The soundtrack album, Down from the Mountain: Live Concert Performances by the Artists & Musicians of O Brother, Where Art Thou? was released to complement the documentary concert film. It has the complete versions of songs that are interrupted in the film by backstage chatter, including "John Law Burned Down the Liquor Sto'" by Chris Thomas King and Colin Linden and "Will There Be Any Stars In My Crown?" by The Cox Family.
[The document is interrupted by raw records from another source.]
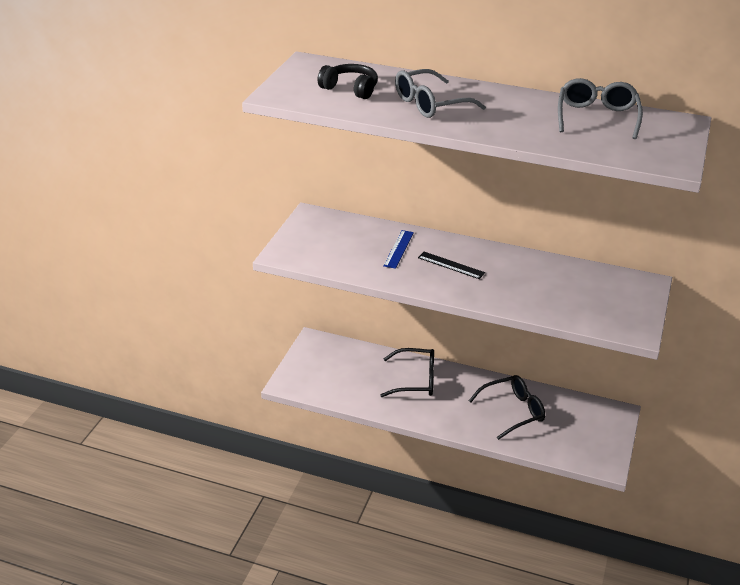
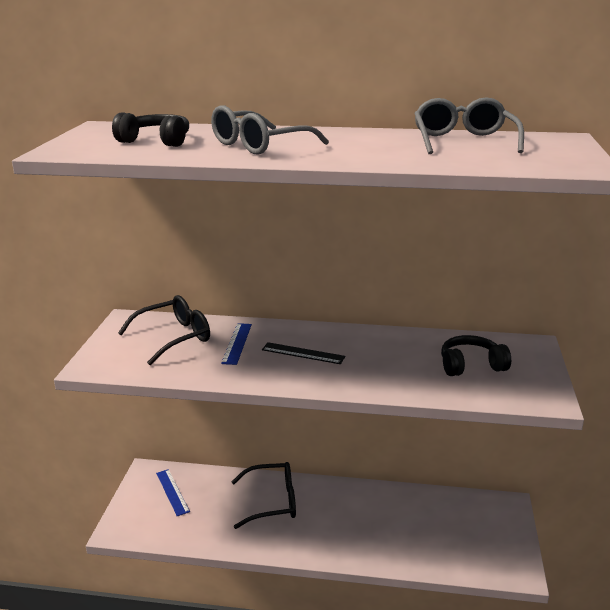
camera: 10 degrees left, 10 degrees down
(333, 360) = (172, 492): none -> blue ruler
(513, 411) = (392, 522): black glasses -> black glasses (174, 337)
(586, 295) = (471, 366): none -> black headphones

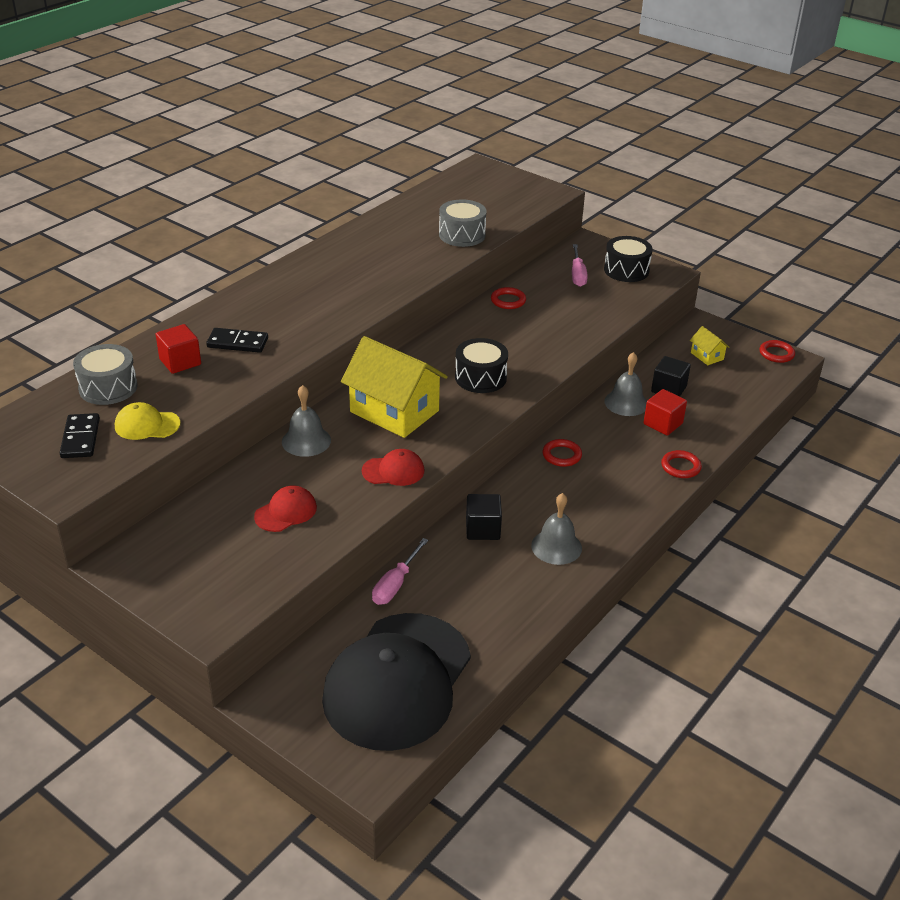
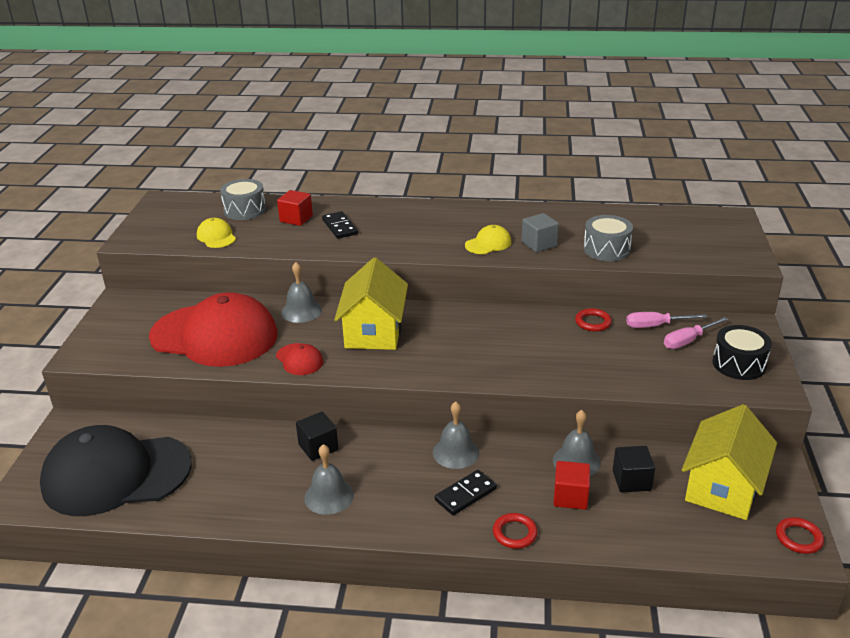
camera: 60 degrees right, 5 degrees down
(80, 438) = (184, 224): black domino -> black domino (465, 494)
(286, 512) = (214, 336): red cap -> red cap, size x2.47
(381, 280) = (488, 243): none -> yellow cap
(395, 584) = (220, 431): pink screwdriver -> pink screwdriver (655, 326)
(414, 258) = (539, 244): none -> grey cube
(480, 378) = (463, 351): black drum -> none
(562, 455) = (455, 452): red ring -> grey bell
(707, 356) = (723, 487): yellow house -> yellow house, size x2.31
One track on the album, "Sandy Land" (written by Ramona Jones) performed by The Whites, does not appear in the film.

Professional ratings
Review scores
| Source | Rating |
| Allmusic | Star Half star |

===Track listing===
1. "Introduction" (Holly Hunter) / "Po' Lazarus" (Fairfield Four) – 4:38
2. "Big Rock Candy Mountain" (John Hartford) – 	4:39
3. "Wild Bill Jones" (Alison Krauss and Union Station, featuring Dan Tyminski) – 4:13
4. "Blue and Lonesome" (Alison Krauss and Union Station) – 4:00
5. "I Am Weary (Let Me Rest)" (The Cox Family) – 3:34
6. "Will There Be Any Stars In My Crown" (The Cox Family) – 3:06
7. "Dear Someone" (Gillian Welch and David Rawlings) – 3:11
8. "I Want To Sing That Rock and Roll" (Gillian Welch and David Rawlings) – 2:55
  - This recording also appears on Welch's album Time (The Revelator) (2001).
9. "Sandy Land" (The Whites) – 2:34
10. "John Law Burned Down the Liquor Sto'" (Chris Thomas King with Colin Linden) – 4:26
11. "Green Pastures" (Emmylou Harris) – 3:26
12. "I'll Fly Away" (Gillian Welch and Alison Krauss) – 4:05

===Chart performance===

====Weekly charts====

| Chart (2001) | Peak position |
|---|---|
| US Billboard 200 | 102 |
| US Top Country Albums (Billboard) | 10 |

==== Year-end charts ====

| Chart (2001) | Position |
|---|---|
| Canadian Country Albums (Nielsen SoundScan) | 81 |
| US Top Country Albums (Billboard) | 56 |
| Chart (2002) | Position |
| US Top Country Albums (Billboard) | 35 |

==Reception==
On review aggregator website Rotten Tomatoes, the film holds an approval rating of 97% based on 31 reviews, with an average rating of 7.5/10.